[Records from a data collection]

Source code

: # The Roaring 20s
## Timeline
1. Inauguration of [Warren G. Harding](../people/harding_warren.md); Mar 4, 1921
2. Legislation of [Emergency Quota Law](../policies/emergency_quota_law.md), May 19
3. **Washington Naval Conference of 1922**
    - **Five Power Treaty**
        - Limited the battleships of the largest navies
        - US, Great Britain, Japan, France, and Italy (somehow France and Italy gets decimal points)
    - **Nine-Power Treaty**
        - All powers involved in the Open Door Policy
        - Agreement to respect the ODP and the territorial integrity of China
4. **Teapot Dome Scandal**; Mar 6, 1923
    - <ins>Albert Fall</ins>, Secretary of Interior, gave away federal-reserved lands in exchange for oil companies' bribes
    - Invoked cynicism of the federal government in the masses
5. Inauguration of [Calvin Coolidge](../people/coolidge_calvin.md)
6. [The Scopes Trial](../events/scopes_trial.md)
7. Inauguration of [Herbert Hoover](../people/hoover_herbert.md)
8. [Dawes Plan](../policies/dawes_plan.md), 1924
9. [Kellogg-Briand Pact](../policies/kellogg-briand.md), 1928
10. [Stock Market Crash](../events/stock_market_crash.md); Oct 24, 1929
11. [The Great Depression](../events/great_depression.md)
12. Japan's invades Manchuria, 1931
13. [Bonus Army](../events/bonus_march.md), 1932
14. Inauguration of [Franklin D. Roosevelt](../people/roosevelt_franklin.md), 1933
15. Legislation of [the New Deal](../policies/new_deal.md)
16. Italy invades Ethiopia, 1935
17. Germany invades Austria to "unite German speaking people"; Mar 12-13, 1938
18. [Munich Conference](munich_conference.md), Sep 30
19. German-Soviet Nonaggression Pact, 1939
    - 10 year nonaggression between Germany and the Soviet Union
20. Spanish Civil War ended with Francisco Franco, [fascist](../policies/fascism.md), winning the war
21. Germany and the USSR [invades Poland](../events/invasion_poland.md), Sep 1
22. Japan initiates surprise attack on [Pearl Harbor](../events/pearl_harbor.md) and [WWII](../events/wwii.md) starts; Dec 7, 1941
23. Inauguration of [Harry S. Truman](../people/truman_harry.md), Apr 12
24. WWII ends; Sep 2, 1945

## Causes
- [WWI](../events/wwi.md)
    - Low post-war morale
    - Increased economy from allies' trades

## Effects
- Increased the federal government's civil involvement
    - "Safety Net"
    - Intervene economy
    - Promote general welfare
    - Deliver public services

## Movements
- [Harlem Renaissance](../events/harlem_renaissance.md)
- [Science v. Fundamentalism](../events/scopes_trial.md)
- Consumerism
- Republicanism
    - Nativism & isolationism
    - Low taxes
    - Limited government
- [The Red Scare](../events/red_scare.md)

**Exercise instructions**
Write out every line of the material from the line holding "## Movements" through the last line, including both ends, without altering any of them.

**Response to the task**
## Movements
- [Harlem Renaissance](../events/harlem_renaissance.md)
- [Science v. Fundamentalism](../events/scopes_trial.md)
- Consumerism
- Republicanism
    - Nativism & isolationism
    - Low taxes
    - Limited government
- [The Red Scare](../events/red_scare.md)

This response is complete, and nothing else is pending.